---- Stored data

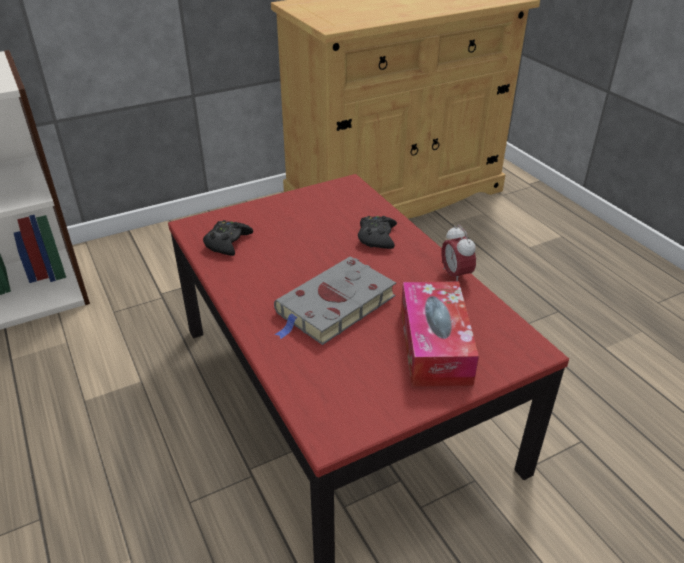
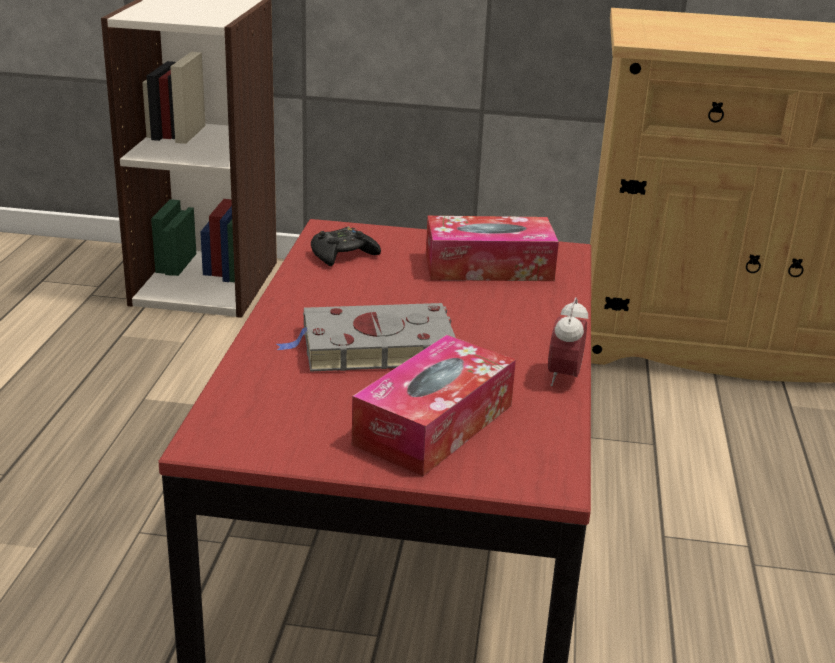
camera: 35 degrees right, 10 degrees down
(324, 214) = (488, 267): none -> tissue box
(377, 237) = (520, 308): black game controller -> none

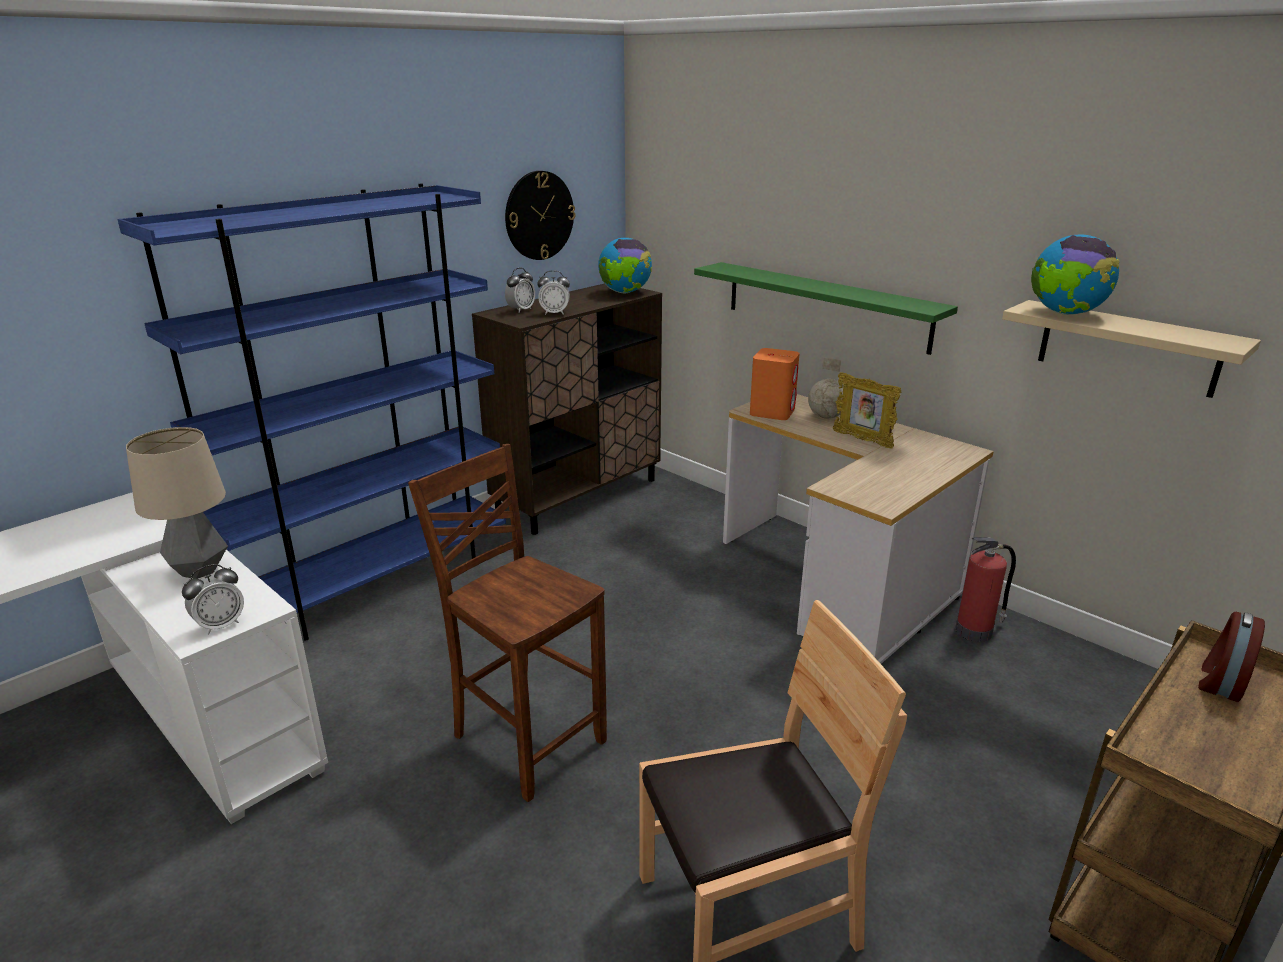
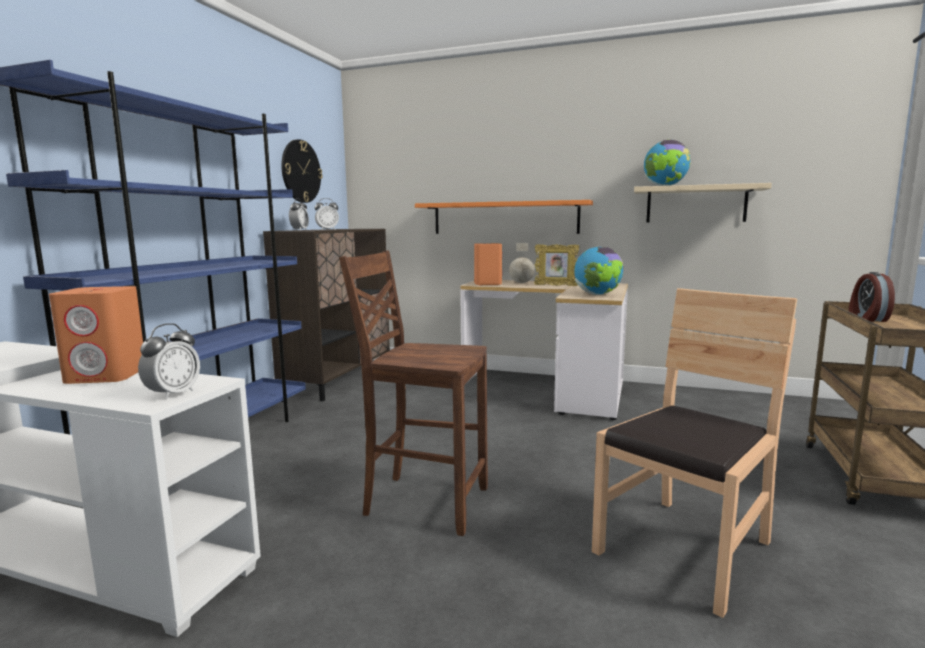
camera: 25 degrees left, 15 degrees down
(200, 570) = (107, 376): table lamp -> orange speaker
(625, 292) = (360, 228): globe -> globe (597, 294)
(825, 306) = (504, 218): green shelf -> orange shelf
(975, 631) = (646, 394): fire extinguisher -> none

--------
---- Stored data

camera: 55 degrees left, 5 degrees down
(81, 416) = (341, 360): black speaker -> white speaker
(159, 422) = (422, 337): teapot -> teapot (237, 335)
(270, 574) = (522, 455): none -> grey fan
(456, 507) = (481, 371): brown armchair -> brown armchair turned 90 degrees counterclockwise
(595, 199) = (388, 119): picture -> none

--------
---- Stored data

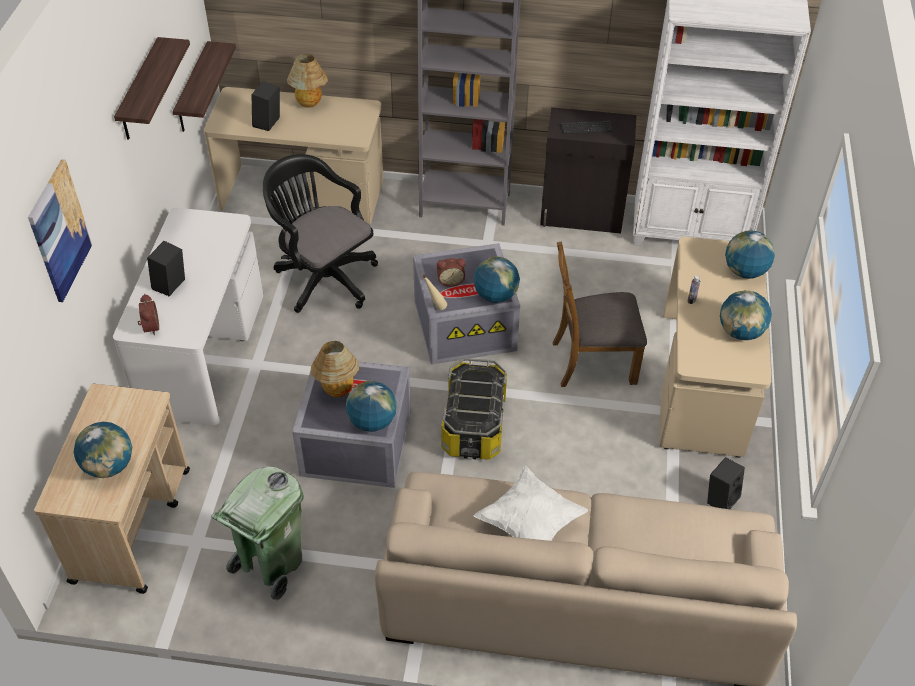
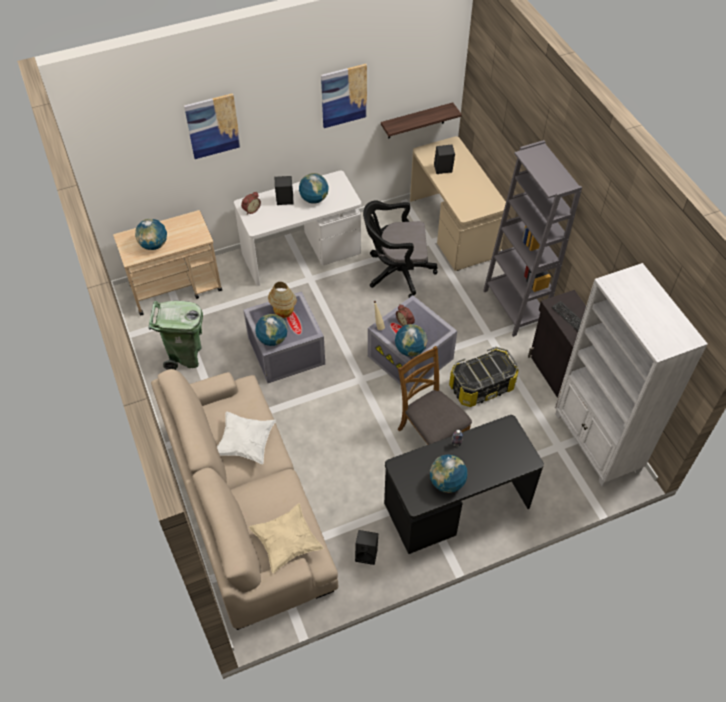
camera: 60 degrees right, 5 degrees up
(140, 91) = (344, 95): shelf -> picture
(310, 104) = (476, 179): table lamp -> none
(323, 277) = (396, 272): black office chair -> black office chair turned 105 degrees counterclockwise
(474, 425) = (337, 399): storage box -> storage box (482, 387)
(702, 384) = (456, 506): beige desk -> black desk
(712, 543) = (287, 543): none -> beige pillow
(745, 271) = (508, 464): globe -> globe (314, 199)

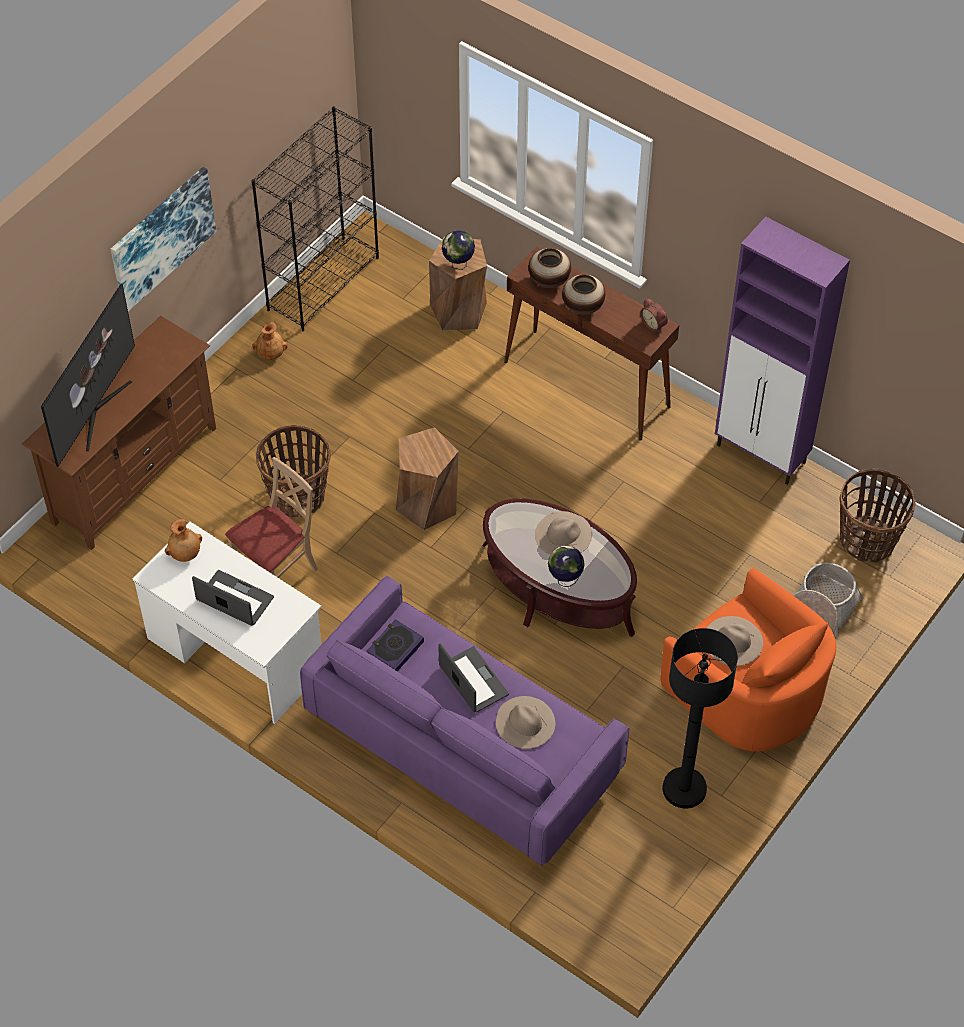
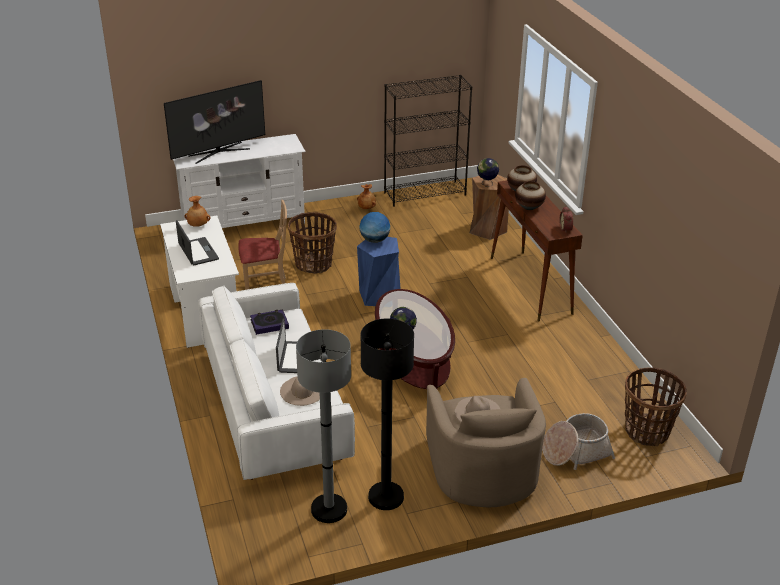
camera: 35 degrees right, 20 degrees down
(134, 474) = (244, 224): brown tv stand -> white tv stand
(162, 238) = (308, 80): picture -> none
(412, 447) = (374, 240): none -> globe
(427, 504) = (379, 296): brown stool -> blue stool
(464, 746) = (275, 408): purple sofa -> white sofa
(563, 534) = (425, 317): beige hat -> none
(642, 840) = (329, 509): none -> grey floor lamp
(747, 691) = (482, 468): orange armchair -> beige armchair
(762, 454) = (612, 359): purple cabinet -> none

--------

**What is required**:
Scan the data above and report each line in which "grey" is present.

**Solution**:
(270, 574) = (522, 455): none -> grey fan
(642, 840) = (329, 509): none -> grey floor lamp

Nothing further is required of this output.